Another piping failure in NH3 refrigeration; this one in 2026!

We continue to see NH3 LOPC events from piping and piping components. We could debate whether PSM/RMP has had an impact on this industrial sector. I have no idea what actually failed nor do I know the failure mode. What I do know is that NH3 makes the news weekly. Compared to Chlorine, #2 HHC/EHS in ranking of locations, I hardly see any leaks; maybe one (1) quarter and most of those are at Government run facilities (don’t get me started!). Anyway here is a summary of what happened last week in FL at a Cold Storage Warehouse. What I can tell you is that is a rare phenomenon to find an NH3 refrigeration process adopt API 570 for their piping MI efforts and the ones that have been convinced to go this route, somehow decided their NH3 piping is a Class 2, rather than Class 1. Why does this matter? Class 1 requires inspection/testing every 5-years; Class 2 is every 10-years.
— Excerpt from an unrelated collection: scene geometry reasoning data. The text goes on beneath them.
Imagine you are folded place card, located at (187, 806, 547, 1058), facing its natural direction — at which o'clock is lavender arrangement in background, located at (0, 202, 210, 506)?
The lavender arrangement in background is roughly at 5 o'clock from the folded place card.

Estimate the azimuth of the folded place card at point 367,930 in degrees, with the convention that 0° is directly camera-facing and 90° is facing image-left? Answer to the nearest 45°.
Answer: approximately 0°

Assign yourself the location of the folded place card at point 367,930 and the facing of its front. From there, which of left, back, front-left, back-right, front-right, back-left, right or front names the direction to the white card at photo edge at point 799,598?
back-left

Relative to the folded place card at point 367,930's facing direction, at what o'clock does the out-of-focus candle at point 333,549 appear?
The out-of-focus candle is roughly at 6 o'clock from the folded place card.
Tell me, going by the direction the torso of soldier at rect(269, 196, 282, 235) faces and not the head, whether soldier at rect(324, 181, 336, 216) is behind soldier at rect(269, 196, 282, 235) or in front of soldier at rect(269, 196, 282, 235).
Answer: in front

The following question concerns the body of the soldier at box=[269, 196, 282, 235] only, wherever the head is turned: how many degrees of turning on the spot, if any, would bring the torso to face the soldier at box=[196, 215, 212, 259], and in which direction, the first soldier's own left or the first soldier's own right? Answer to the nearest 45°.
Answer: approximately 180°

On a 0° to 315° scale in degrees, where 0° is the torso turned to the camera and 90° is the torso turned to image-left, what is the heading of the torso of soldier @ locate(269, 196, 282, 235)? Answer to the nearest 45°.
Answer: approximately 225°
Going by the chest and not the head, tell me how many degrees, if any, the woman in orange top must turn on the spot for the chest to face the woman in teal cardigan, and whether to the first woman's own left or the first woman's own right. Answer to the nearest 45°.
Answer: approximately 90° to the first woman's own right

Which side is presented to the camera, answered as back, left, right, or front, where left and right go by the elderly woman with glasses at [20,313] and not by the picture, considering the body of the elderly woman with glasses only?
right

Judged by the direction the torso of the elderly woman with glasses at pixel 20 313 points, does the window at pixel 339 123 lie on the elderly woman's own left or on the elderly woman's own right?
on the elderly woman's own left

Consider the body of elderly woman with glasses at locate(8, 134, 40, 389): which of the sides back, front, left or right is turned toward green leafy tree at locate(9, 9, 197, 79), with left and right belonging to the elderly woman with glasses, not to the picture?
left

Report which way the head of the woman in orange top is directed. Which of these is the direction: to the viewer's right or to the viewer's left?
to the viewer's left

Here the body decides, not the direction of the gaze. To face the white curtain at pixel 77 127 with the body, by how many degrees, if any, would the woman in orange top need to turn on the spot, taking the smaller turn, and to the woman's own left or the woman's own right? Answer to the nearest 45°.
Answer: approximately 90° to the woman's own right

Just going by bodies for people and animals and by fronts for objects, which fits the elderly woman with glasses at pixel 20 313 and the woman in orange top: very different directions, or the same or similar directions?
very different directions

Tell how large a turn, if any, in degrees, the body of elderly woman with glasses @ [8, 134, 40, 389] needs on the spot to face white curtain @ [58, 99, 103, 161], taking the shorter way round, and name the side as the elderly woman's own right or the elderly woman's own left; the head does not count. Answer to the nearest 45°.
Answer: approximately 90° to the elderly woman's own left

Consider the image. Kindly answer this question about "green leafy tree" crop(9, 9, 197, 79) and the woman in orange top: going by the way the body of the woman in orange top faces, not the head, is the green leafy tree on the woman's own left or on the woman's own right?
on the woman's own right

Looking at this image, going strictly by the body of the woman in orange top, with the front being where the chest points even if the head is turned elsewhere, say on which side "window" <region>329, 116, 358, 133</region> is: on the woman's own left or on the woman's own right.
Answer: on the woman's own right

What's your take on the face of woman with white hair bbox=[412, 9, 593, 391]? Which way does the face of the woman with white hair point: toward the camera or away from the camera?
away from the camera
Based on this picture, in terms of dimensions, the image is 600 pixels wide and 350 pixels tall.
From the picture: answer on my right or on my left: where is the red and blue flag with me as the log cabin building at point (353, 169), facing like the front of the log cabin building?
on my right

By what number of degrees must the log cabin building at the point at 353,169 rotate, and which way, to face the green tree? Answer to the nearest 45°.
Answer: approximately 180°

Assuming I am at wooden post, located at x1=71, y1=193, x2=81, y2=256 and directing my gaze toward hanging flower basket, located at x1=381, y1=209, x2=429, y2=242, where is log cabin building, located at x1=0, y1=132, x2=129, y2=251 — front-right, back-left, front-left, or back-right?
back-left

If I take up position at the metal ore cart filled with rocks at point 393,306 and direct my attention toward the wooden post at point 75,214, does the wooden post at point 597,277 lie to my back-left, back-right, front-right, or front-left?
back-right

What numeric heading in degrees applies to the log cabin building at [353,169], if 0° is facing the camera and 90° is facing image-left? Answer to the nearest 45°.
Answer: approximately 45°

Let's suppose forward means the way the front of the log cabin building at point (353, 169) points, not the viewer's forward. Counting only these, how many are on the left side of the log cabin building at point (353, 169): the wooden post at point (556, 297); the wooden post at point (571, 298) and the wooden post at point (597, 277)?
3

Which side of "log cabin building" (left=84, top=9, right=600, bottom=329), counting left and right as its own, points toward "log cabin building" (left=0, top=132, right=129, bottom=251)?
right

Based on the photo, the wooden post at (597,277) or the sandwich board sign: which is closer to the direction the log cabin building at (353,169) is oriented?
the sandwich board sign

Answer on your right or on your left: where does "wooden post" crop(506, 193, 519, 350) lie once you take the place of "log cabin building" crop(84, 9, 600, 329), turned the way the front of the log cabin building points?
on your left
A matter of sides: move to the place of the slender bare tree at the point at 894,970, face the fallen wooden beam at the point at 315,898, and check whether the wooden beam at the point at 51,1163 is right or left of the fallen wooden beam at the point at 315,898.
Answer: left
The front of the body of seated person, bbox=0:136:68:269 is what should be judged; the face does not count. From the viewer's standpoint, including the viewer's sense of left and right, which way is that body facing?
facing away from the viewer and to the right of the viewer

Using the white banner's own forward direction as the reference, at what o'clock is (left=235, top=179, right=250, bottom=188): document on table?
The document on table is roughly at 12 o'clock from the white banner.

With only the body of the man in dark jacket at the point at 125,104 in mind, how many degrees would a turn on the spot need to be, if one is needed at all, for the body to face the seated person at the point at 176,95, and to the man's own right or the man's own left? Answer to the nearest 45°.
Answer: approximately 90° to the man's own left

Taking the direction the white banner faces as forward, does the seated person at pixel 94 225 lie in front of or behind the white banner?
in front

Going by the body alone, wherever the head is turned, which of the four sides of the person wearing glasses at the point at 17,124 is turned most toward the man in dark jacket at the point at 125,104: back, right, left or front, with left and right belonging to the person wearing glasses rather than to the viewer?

When we ask for the engineering or risk analysis the facility did to justify this classification… you guessed it – it was 100% a financial decision and engineering and risks has zero to do with the decision. We typically here “well the standard does not list NH3 in their description of Class 1” or my personal favorite “Come on Bryan we are not a refinery”.

On Tuesday morning, April 28, 2026, a significant anhydrous ammonia release occurred at a cold storage facility within Port Everglades, Florida.